● **WORK TO DO**
Write the next part of the passage on processor control units, starting right after its final sentence.

● **EXTRACT TO READ**
↓↓↓
This control unit operating on the basis of another principle
allows specific tasks to be controlled more efficiently than by an
FD control unit in a conventional CPU.
[0020] Thus, in one exemplary embodiment of the inventive
processor, at least one control unit may be of the type
"application specific fetch decode". Although such an application
specific control unit is an FD control unit on the basis of its
principle, it uses an instruction set (command set) which is
tailored specifically to certain applications and is frequently
greatly reduced. This instruction set--with frequently much fewer
instructions compared with those which can be processed by a
conventional FD control unit--can therefore be designed to be much
more compact and therefore memory efficient than a "general
purpose" instruction set. This control unit is therefore
subsequently called the as-FD (application specific Fetch Decode)
control unit. The more compact form of these instructions, i.e. a
shorter word length, means that it is therefore also possible to
store the entire program code locally on the chip, which allows
rapid execution of the instructions without reloading from an
external memory (the program code may also be fetched from an
external instruction memory, however). In addition, it is possible
to introduce measures, as is advantageous when filtering digital
audio data, for example, which are commands such as "post
increment/decrement" loop counter variables, which allow more
efficient processing of the data. Furthermore, it is also possible
to create specific instructions which simultaneously allow a
plurality of state checks (e.g. for flags) and perform an action in
accordance with the result of the check. In contrast to the
conventional FD control unit, however, there are normally
instructions and mechanisms missing, such as interrupt processing,
which are necessary for certain applications. The omission of these
components and the options of reducing the instruction word length
make this type of control unit more compact in terms of the
necessary chip area and more efficient in terms of processing speed
for particular groups and portions of algorithms than a
conventional FD control unit.
↑↑↑
● **COLLECTED DATA**
↓↓↓
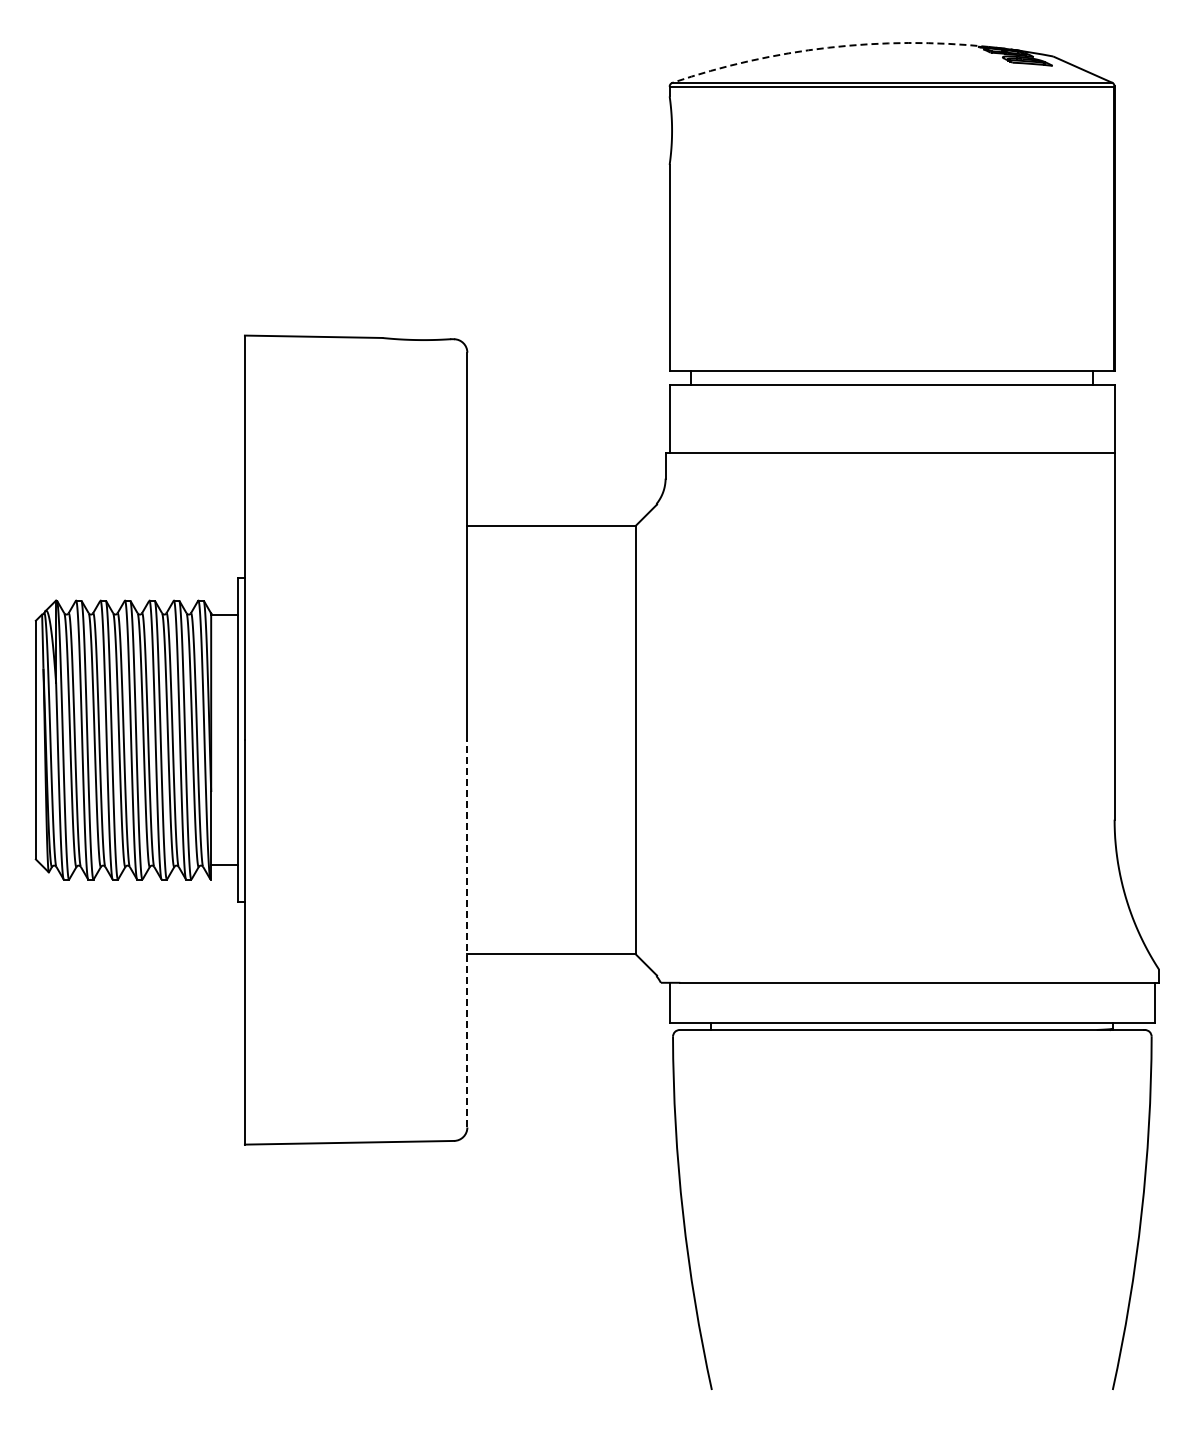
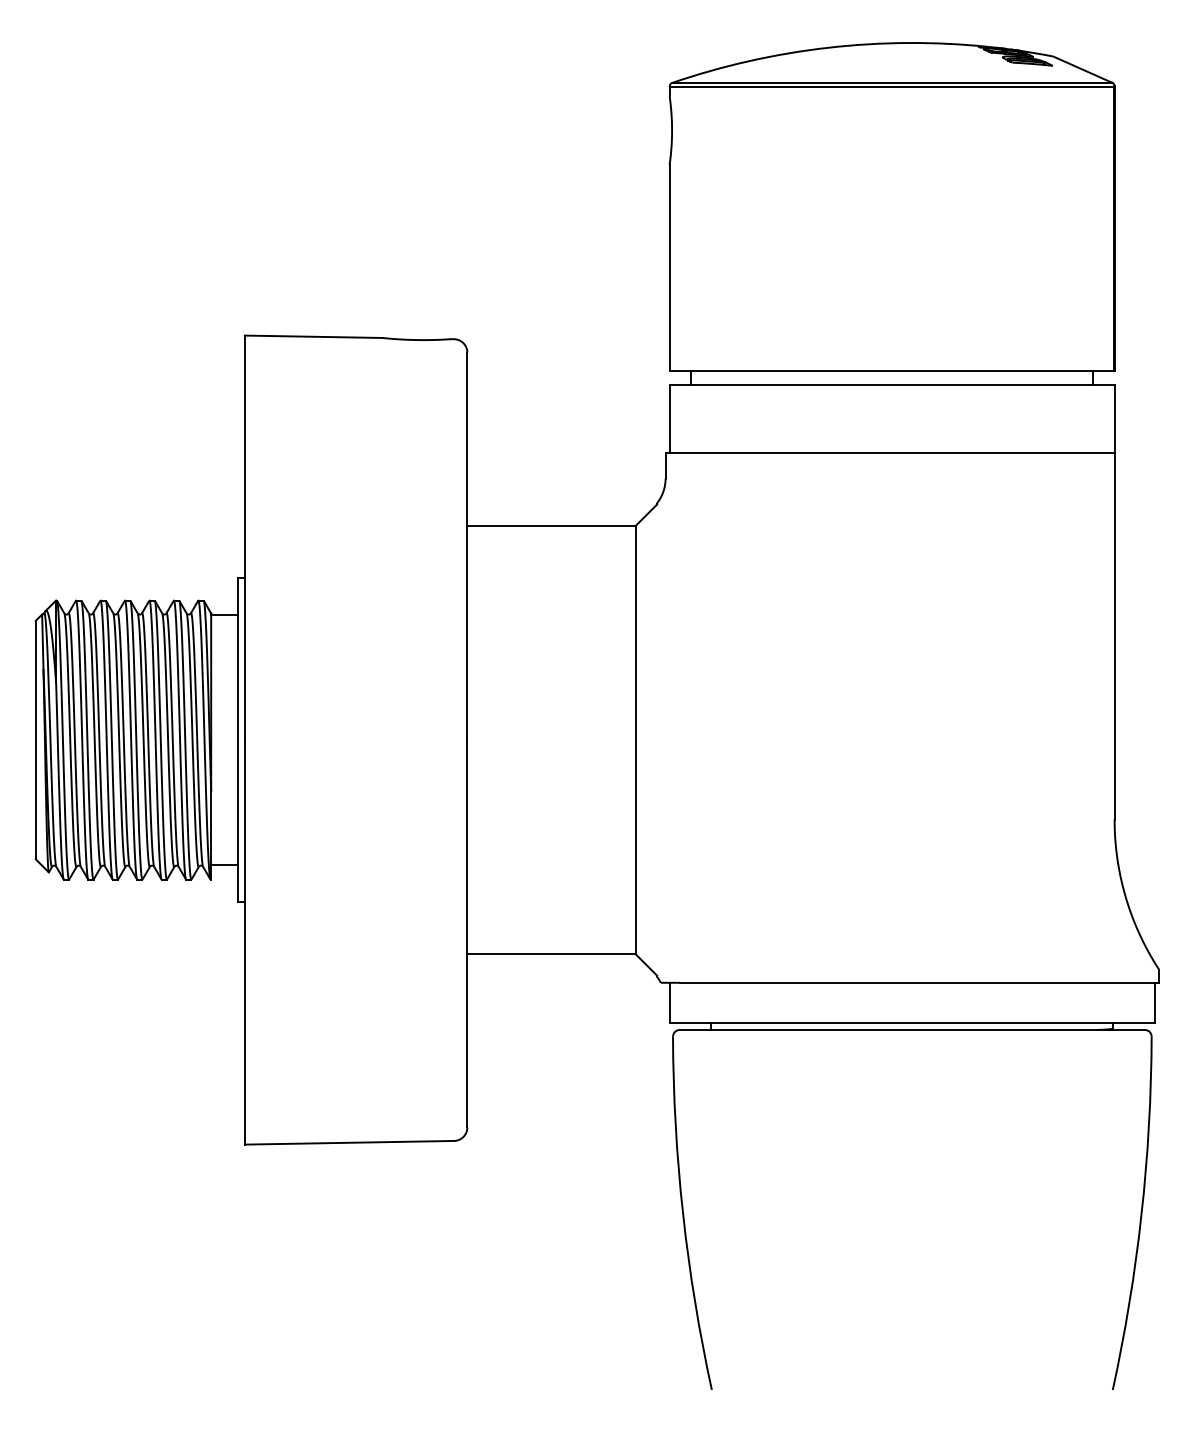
arc at (828, 47): dashed -> solid
line at (467, 933): dashed -> solid
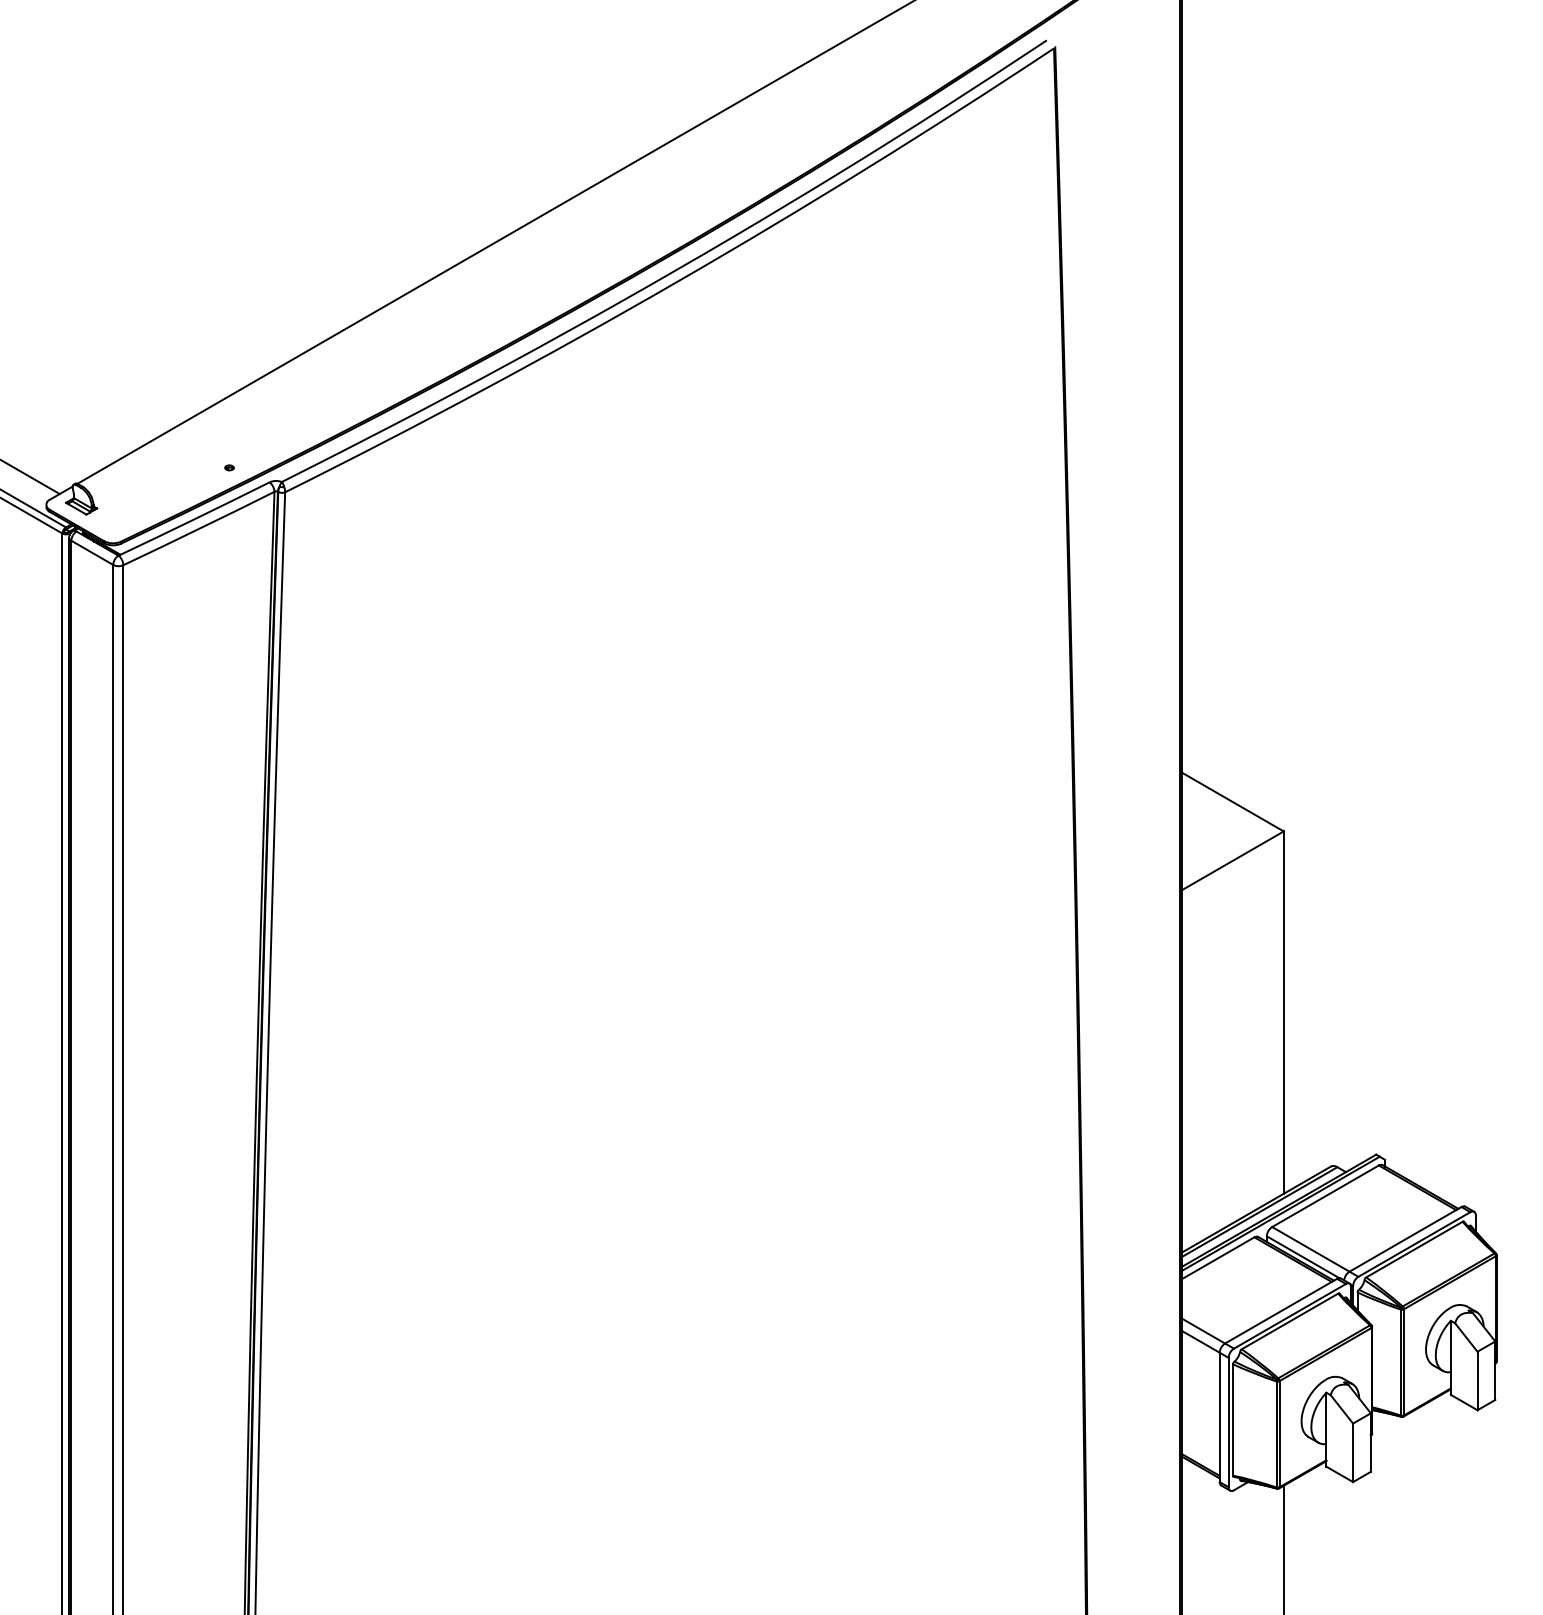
↑↑↑
● **ANSWER TO THE PROBLEM**
[0021] In a further exemplary embodiment of the inventive
processor, at least one control unit may be of the type
"application specific hardware". This is an application specific
control unit implemented in hardware. This type of control unit
comprises circuits implemented specifically for an application in
hardware. Such a control unit does not operate on the basis of the
"fetch decode" principle, as is the case with the two control units
which have already been mentioned (FD; as-FD). In this case, the
flow control can be provided, by way of example, by one or more
hardware-implemented FSMs (Finite State Machines), even ones which
are hierarchically interleaved, which control the processing of the
data on the common hardware resources for a particular algorithm.
This type of control unit has the advantage that it can be
constructed extremely compactly with regard to required chip area
and efficiently with regard to performance, since a virtually
unlimited number of events can be handled in parallel and any
number of control signals can be produced in parallel. However, it
is no longer possible to reprogram this control unit following
production of the chip. This type of control unit is subsequently
called an as-HW (application specific Hardware) control unit.
[0022] In another exemplary embodiment of the inventive processor,
in turn, at least one control unit may be in the form of part of a
function block with fine-grained granularity. This makes it
possible to store an application specific succession of commands
(macro) for a specific task either in part of the fine-grained
function block permanently and to retrieve it when required, so
that the application specific succession of commands is then
executed, or else not to transfer an appropriate sequence of
commands to the fine-grained function block in the form of
configuration data at all until during execution of an algorithm so
that said function block can then handle the task in question. In
the text below, this type of control unit is called an r-HW
(reconfigurable Hardware) control unit and differs from an as-HW
control unit primarily by virtue of the fact that it is
reprogrammable.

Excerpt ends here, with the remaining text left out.